Very valid point. There is this growing trend in Europe where college graduates don't move out from their parents' until their late 20s - early 30s, simply because they can't afford rent early in their career. And it is problematic in a society that has radically shifted the shames and expectations attached to living with your parents.
Originally Posted by pyrogen
Therefore, there needs to be a third alternative, and that is a revisiting of the intentional community. We don't need to get over our striving or inventiveness or even desire for privilege, IMo; we need to get over our fanatical need to live alone, and we must become social beings. If we do not do this, the innovative and educated people will disappear - because the conservatives, religious and people from other cultures -already know how to live communally-.
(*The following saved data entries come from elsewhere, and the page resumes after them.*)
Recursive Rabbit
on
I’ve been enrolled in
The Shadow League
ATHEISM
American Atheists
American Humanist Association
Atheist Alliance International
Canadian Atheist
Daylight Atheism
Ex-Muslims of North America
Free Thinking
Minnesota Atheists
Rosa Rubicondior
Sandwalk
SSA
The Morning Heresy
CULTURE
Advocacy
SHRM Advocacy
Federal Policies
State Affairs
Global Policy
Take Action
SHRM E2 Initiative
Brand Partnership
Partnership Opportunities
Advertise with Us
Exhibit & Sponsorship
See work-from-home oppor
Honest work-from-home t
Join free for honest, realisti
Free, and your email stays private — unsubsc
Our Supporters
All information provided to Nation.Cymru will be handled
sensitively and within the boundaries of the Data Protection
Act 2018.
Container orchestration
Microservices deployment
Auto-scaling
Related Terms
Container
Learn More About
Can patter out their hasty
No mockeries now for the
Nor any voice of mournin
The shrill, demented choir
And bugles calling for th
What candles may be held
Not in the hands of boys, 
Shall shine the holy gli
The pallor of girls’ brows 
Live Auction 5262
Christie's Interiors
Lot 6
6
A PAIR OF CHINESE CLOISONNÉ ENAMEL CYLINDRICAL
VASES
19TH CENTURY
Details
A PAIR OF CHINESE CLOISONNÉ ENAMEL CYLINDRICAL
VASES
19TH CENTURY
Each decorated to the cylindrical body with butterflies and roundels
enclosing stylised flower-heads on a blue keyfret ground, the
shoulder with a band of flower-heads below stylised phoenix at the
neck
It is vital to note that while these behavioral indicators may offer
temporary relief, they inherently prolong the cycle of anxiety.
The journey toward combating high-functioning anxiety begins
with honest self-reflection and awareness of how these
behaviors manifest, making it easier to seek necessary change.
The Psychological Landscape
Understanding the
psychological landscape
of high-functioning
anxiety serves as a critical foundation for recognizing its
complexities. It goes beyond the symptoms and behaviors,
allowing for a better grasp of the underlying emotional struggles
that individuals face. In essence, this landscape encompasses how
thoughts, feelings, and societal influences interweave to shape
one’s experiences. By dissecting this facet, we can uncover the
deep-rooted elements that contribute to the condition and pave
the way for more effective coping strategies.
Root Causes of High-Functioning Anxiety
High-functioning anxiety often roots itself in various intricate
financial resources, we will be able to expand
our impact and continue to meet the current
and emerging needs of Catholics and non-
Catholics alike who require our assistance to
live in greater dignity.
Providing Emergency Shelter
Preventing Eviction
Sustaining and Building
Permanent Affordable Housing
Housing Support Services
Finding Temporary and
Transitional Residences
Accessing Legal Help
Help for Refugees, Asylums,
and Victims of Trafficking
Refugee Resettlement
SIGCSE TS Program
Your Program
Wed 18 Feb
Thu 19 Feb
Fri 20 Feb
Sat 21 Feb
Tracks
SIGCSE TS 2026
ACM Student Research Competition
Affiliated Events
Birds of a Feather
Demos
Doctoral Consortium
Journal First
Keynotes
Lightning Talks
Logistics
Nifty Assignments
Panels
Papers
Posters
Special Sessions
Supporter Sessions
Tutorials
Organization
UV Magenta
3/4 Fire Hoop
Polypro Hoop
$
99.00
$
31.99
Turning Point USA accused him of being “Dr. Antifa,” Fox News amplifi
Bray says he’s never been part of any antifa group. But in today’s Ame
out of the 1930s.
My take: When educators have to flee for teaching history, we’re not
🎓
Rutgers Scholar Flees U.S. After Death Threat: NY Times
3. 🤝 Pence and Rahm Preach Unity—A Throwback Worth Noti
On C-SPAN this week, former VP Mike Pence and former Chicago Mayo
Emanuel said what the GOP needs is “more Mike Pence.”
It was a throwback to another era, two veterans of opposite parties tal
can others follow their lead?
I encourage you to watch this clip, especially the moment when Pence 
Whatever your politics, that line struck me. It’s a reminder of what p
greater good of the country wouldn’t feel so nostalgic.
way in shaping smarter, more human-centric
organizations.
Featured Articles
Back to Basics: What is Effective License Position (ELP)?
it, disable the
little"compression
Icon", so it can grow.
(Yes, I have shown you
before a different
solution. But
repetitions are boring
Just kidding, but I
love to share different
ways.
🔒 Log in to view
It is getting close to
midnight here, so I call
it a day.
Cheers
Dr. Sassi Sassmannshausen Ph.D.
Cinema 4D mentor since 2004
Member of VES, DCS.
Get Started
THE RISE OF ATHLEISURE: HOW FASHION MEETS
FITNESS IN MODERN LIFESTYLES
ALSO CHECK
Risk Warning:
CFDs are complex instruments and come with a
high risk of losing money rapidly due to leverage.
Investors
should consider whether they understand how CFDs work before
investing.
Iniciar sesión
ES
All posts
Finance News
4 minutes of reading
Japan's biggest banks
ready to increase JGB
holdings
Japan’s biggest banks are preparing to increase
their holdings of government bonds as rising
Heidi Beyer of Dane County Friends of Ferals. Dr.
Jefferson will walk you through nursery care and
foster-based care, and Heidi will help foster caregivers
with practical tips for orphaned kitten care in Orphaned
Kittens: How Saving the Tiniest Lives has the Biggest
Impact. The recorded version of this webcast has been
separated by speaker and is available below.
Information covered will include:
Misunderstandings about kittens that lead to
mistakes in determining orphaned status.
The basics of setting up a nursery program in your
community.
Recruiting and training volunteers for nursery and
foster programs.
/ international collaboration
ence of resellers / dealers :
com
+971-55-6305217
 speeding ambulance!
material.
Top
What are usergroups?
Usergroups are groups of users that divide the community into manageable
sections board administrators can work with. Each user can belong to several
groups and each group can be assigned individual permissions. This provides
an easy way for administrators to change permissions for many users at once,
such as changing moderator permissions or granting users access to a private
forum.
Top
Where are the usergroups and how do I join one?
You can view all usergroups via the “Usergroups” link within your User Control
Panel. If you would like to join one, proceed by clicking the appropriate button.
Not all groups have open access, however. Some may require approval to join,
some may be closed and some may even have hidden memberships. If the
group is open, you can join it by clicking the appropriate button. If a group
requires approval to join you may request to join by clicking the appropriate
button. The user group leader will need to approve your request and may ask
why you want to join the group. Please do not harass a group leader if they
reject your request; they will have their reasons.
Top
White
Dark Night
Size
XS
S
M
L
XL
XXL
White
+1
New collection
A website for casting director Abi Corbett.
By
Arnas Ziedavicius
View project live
I'm inspired enough by this idea to consider doing a course of study around it;
it may be the topic of a Ph.D. down the road.
Some communities have made this work. The thing is, we hear far, far more about the failures. I don't feel that the solution is a rural self sufficient commune; I'm not thinking of any kind of communism in any sense of the term. What I'm interested in investigating is mainstreaming of the urban cohousing movement and a possible movement toward the urban arcology. There are already a number of cohousing organizations which vary in level of
"commune" similarity and the most successful seem to be those which have greater integration with their urban environments and which contribute to the culture and economy.
I love this. Actually, creative communal living solutions are sprouting out all over the place out of economical necessity. My recently-separated mom has been looking into it, turns out there's this big movement of divorced mothers rooming together.
I have this fantasy of communal child rearing, living with one or 2 other friend couples as a way to simplify chores and childcare, and develop new, more meaningful ways to relate to my close friends.